Elliot Fletcher (Trevor) et Cameron Monaghan (Ian) dans Shameless

« C’est la première fois que j’ai fait : “Ah oui, d’accord… Il y a tout ça qui est possible…” Pour moi, ça a ouvert des portes, ça a défait des barrières. »

« Avant, je voyais la vie de manière très binaire, poursuit Aubin. J’avais été socialisé comme une femme. Dans ma tête, je n’avais pas encore amorcé la déconstruction du genre. Pour moi, une transition, ça voulait dire devenir un homme dans tout ce qu’on se fait comme idée d’un homme. Voir Elliot Fletcher, un humain charismatique, quelqu’un qui me ressemble, ç’a été l’élément déclencheur. Ça m’a fait découvrir plein d’autres artistes trans et non binaires. Ça m’a fait réaliser qu’il y avait tout un spectre, que j’avais le droit d’être ce que je voulais, me situer où j’en avais envie, et laisser les choses être fluides. »

Au théâtre

Acteur, auteur, metteur en scène adjoint et professeur, Lé Aubin est également le cofondateur, avec Gabriel Cloutier-Tremblay, son allié artistique depuis leur sortie du Conservatoire, d’une compagnie de théâtre baptisée Kill ta peur. Il essaie de produire et d’écrire des textes ayant une forme de portée politique, histoire d’utiliser sa plateforme d’une bonne façon.

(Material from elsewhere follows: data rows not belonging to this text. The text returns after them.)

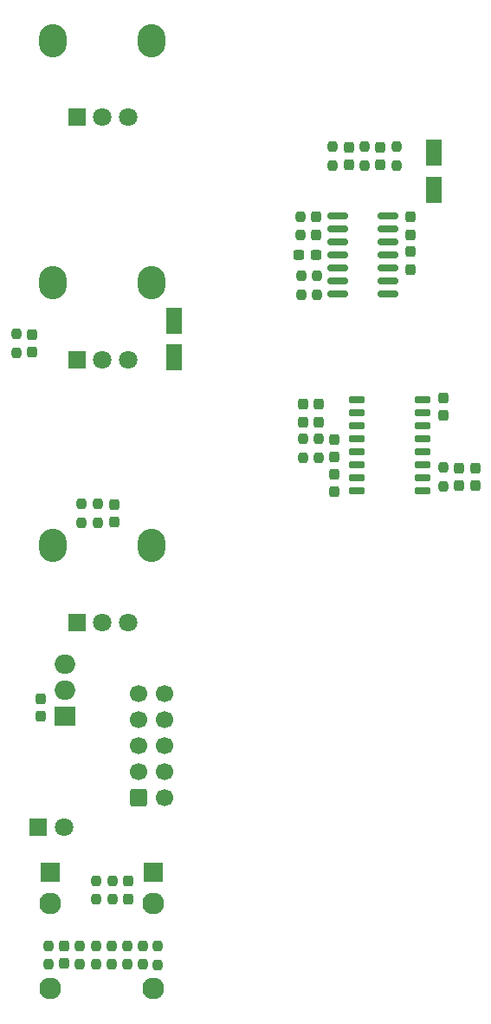
<source format=gbr>
%TF.GenerationSoftware,KiCad,Pcbnew,6.0.7+dfsg-1~bpo11+1*%
%TF.CreationDate,2022-10-24T23:46:05+08:00*%
%TF.ProjectId,MiniDelay,4d696e69-4465-46c6-9179-2e6b69636164,rev?*%
%TF.SameCoordinates,Original*%
%TF.FileFunction,Soldermask,Bot*%
%TF.FilePolarity,Negative*%
%FSLAX46Y46*%
G04 Gerber Fmt 4.6, Leading zero omitted, Abs format (unit mm)*
G04 Created by KiCad (PCBNEW 6.0.7+dfsg-1~bpo11+1) date 2022-10-24 23:46:05*
%MOMM*%
%LPD*%
G01*
G04 APERTURE LIST*
G04 Aperture macros list*
%AMRoundRect*
0 Rectangle with rounded corners*
0 $1 Rounding radius*
0 $2 $3 $4 $5 $6 $7 $8 $9 X,Y pos of 4 corners*
0 Add a 4 corners polygon primitive as box body*
4,1,4,$2,$3,$4,$5,$6,$7,$8,$9,$2,$3,0*
0 Add four circle primitives for the rounded corners*
1,1,$1+$1,$2,$3*
1,1,$1+$1,$4,$5*
1,1,$1+$1,$6,$7*
1,1,$1+$1,$8,$9*
0 Add four rect primitives between the rounded corners*
20,1,$1+$1,$2,$3,$4,$5,0*
20,1,$1+$1,$4,$5,$6,$7,0*
20,1,$1+$1,$6,$7,$8,$9,0*
20,1,$1+$1,$8,$9,$2,$3,0*%
G04 Aperture macros list end*
%ADD10R,1.930000X1.830000*%
%ADD11C,2.130000*%
%ADD12O,2.720000X3.240000*%
%ADD13R,1.800000X1.800000*%
%ADD14C,1.800000*%
%ADD15RoundRect,0.237500X-0.237500X0.250000X-0.237500X-0.250000X0.237500X-0.250000X0.237500X0.250000X0*%
%ADD16RoundRect,0.237500X-0.237500X0.300000X-0.237500X-0.300000X0.237500X-0.300000X0.237500X0.300000X0*%
%ADD17RoundRect,0.237500X-0.300000X-0.237500X0.300000X-0.237500X0.300000X0.237500X-0.300000X0.237500X0*%
%ADD18RoundRect,0.237500X0.237500X-0.250000X0.237500X0.250000X-0.237500X0.250000X-0.237500X-0.250000X0*%
%ADD19R,2.000000X1.905000*%
%ADD20O,2.000000X1.905000*%
%ADD21RoundRect,0.237500X0.237500X-0.300000X0.237500X0.300000X-0.237500X0.300000X-0.237500X-0.300000X0*%
%ADD22RoundRect,0.250000X-0.600000X-0.600000X0.600000X-0.600000X0.600000X0.600000X-0.600000X0.600000X0*%
%ADD23C,1.700000*%
%ADD24RoundRect,0.250000X0.550000X-1.050000X0.550000X1.050000X-0.550000X1.050000X-0.550000X-1.050000X0*%
%ADD25RoundRect,0.150000X0.650000X0.150000X-0.650000X0.150000X-0.650000X-0.150000X0.650000X-0.150000X0*%
%ADD26RoundRect,0.250000X-0.550000X1.050000X-0.550000X-1.050000X0.550000X-1.050000X0.550000X1.050000X0*%
%ADD27RoundRect,0.150000X0.825000X0.150000X-0.825000X0.150000X-0.825000X-0.150000X0.825000X-0.150000X0*%
G04 APERTURE END LIST*
D10*
%TO.C,AudioOut1*%
X125850000Y-143700000D03*
D11*
X125850000Y-155100000D03*
X125850000Y-146800000D03*
%TD*%
D10*
%TO.C,AudioIn1*%
X115800000Y-143700000D03*
D11*
X115800000Y-155100000D03*
X115800000Y-146800000D03*
%TD*%
D12*
%TO.C,LEVEL1*%
X125700000Y-111825000D03*
X116100000Y-111825000D03*
D13*
X118400000Y-119325000D03*
D14*
X120900000Y-119325000D03*
X123400000Y-119325000D03*
%TD*%
D12*
%TO.C,TIME1*%
X125700000Y-62500000D03*
X116100000Y-62500000D03*
D13*
X118400000Y-70000000D03*
D14*
X120900000Y-70000000D03*
X123400000Y-70000000D03*
%TD*%
D12*
%TO.C,REPEATS1*%
X116100000Y-86200000D03*
X125700000Y-86200000D03*
D13*
X118400000Y-93700000D03*
D14*
X120900000Y-93700000D03*
X123400000Y-93700000D03*
%TD*%
D15*
%TO.C,R14*%
X140550000Y-101412500D03*
X140550000Y-103237500D03*
%TD*%
D16*
%TO.C,C22*%
X141800000Y-79737500D03*
X141800000Y-81462500D03*
%TD*%
D15*
%TO.C,R3*%
X120265000Y-150897500D03*
X120265000Y-152722500D03*
%TD*%
D16*
%TO.C,C19*%
X142075000Y-98037500D03*
X142075000Y-99762500D03*
%TD*%
D15*
%TO.C,R17*%
X118735000Y-150887500D03*
X118735000Y-152712500D03*
%TD*%
D13*
%TO.C,D1*%
X114650000Y-139350000D03*
D14*
X117190000Y-139350000D03*
%TD*%
D17*
%TO.C,C4*%
X140112500Y-83475000D03*
X141837500Y-83475000D03*
%TD*%
D18*
%TO.C,R19*%
X140400000Y-87312500D03*
X140400000Y-85487500D03*
%TD*%
D15*
%TO.C,R6*%
X124835000Y-150917500D03*
X124835000Y-152742500D03*
%TD*%
D16*
%TO.C,C6*%
X151000000Y-79737500D03*
X151000000Y-81462500D03*
%TD*%
D19*
%TO.C,U3*%
X117255000Y-128490000D03*
D20*
X117255000Y-125950000D03*
X117255000Y-123410000D03*
%TD*%
D21*
%TO.C,C10*%
X114050000Y-92925000D03*
X114050000Y-91200000D03*
%TD*%
%TO.C,C13*%
X143600000Y-106562500D03*
X143600000Y-104837500D03*
%TD*%
D18*
%TO.C,R5*%
X154250000Y-106025000D03*
X154250000Y-104200000D03*
%TD*%
D16*
%TO.C,C20*%
X148100000Y-72937500D03*
X148100000Y-74662500D03*
%TD*%
D18*
%TO.C,R11*%
X121875000Y-146375000D03*
X121875000Y-144550000D03*
%TD*%
D21*
%TO.C,C3*%
X114920000Y-128490000D03*
X114920000Y-126765000D03*
%TD*%
D22*
%TO.C,J1*%
X124447500Y-136480000D03*
D23*
X126987500Y-136480000D03*
X124447500Y-133940000D03*
X126987500Y-133940000D03*
X124447500Y-131400000D03*
X126987500Y-131400000D03*
X124447500Y-128860000D03*
X126987500Y-128860000D03*
X124447500Y-126320000D03*
X126987500Y-126320000D03*
%TD*%
D15*
%TO.C,R10*%
X118900000Y-107787500D03*
X118900000Y-109612500D03*
%TD*%
D21*
%TO.C,C11*%
X143600000Y-103187500D03*
X143600000Y-101462500D03*
%TD*%
D18*
%TO.C,R2*%
X120325000Y-146387500D03*
X120325000Y-144562500D03*
%TD*%
D15*
%TO.C,R18*%
X121795000Y-150907500D03*
X121795000Y-152732500D03*
%TD*%
D16*
%TO.C,C5*%
X117205000Y-150937500D03*
X117205000Y-152662500D03*
%TD*%
D18*
%TO.C,R4*%
X123315000Y-152732500D03*
X123315000Y-150907500D03*
%TD*%
%TO.C,R21*%
X140300000Y-81512500D03*
X140300000Y-79687500D03*
%TD*%
D15*
%TO.C,R1*%
X115675000Y-150887500D03*
X115675000Y-152712500D03*
%TD*%
D18*
%TO.C,R9*%
X126350000Y-152762500D03*
X126350000Y-150937500D03*
%TD*%
D15*
%TO.C,R20*%
X141900000Y-85487500D03*
X141900000Y-87312500D03*
%TD*%
D21*
%TO.C,C21*%
X140555000Y-99762500D03*
X140555000Y-98037500D03*
%TD*%
D16*
%TO.C,C9*%
X157350000Y-104237500D03*
X157350000Y-105962500D03*
%TD*%
D15*
%TO.C,R16*%
X112525000Y-91162500D03*
X112525000Y-92987500D03*
%TD*%
D24*
%TO.C,C7*%
X127925000Y-93450000D03*
X127925000Y-89850000D03*
%TD*%
D18*
%TO.C,R7*%
X142075000Y-103237500D03*
X142075000Y-101412500D03*
%TD*%
D16*
%TO.C,C8*%
X155800000Y-104250000D03*
X155800000Y-105975000D03*
%TD*%
D15*
%TO.C,R12*%
X146575000Y-72875000D03*
X146575000Y-74700000D03*
%TD*%
D25*
%TO.C,U2*%
X152250000Y-97555000D03*
X152250000Y-98825000D03*
X152250000Y-100095000D03*
X152250000Y-101365000D03*
X152250000Y-102635000D03*
X152250000Y-103905000D03*
X152250000Y-105175000D03*
X152250000Y-106445000D03*
X145750000Y-106445000D03*
X145750000Y-105175000D03*
X145750000Y-103905000D03*
X145750000Y-102635000D03*
X145750000Y-101365000D03*
X145750000Y-100095000D03*
X145750000Y-98825000D03*
X145750000Y-97555000D03*
%TD*%
D26*
%TO.C,C18*%
X153300000Y-73500000D03*
X153300000Y-77100000D03*
%TD*%
D27*
%TO.C,U1*%
X148875000Y-79665000D03*
X148875000Y-80935000D03*
X148875000Y-82205000D03*
X148875000Y-83475000D03*
X148875000Y-84745000D03*
X148875000Y-86015000D03*
X148875000Y-87285000D03*
X143925000Y-87285000D03*
X143925000Y-86015000D03*
X143925000Y-84745000D03*
X143925000Y-83475000D03*
X143925000Y-82205000D03*
X143925000Y-80935000D03*
X143925000Y-79665000D03*
%TD*%
D21*
%TO.C,C12*%
X123475000Y-146325000D03*
X123475000Y-144600000D03*
%TD*%
D16*
%TO.C,C17*%
X154240000Y-97377500D03*
X154240000Y-99102500D03*
%TD*%
%TO.C,C16*%
X122100000Y-107837500D03*
X122100000Y-109562500D03*
%TD*%
%TO.C,C15*%
X145000000Y-72937500D03*
X145000000Y-74662500D03*
%TD*%
D15*
%TO.C,R15*%
X149700000Y-72887500D03*
X149700000Y-74712500D03*
%TD*%
D16*
%TO.C,C14*%
X151000000Y-83137500D03*
X151000000Y-84862500D03*
%TD*%
D18*
%TO.C,R8*%
X120500000Y-109612500D03*
X120500000Y-107787500D03*
%TD*%
%TO.C,R13*%
X143400000Y-74712500D03*
X143400000Y-72887500D03*
%TD*%
M02*

</source>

Au printemps, il foulera les planches du Théâtre La Bordée à Québec dans une version actualisée de Made in Beautiful (La belle province), mise en scène par Olivier Arteau.

En attendant la première, on peut s’attendre à ce que son personnage dans Toute la vie continue d’alimenter les conversations, chose qu’il perçoit d’un bon œil.

« La fiction, c’est écrit pour qu’on s’attache aux personnages, pour qu’on vive plein d’émotions à travers eux, résume Lé Aubin. Si beaucoup de gens s’attachent au personnage de Lucas, ça peut créer de l’empathie. Et ça peut juste aider. Parce que quand tu n’as jamais connu de personnes trans ou non binaires, quand tu n’entends jamais parler d’elles, quand tu n’es pas exposé à cette réalité, c’est facile de dire qu’il n’y en a pas, de problèmes. Je peux difficilement blâmer les gens qui pensent comme ça. Mais quand tu sais qu’elles existent, tu ne peux plus les ignorer. »

ICI Télé diffuse Toute la vie les mardis à 20 h.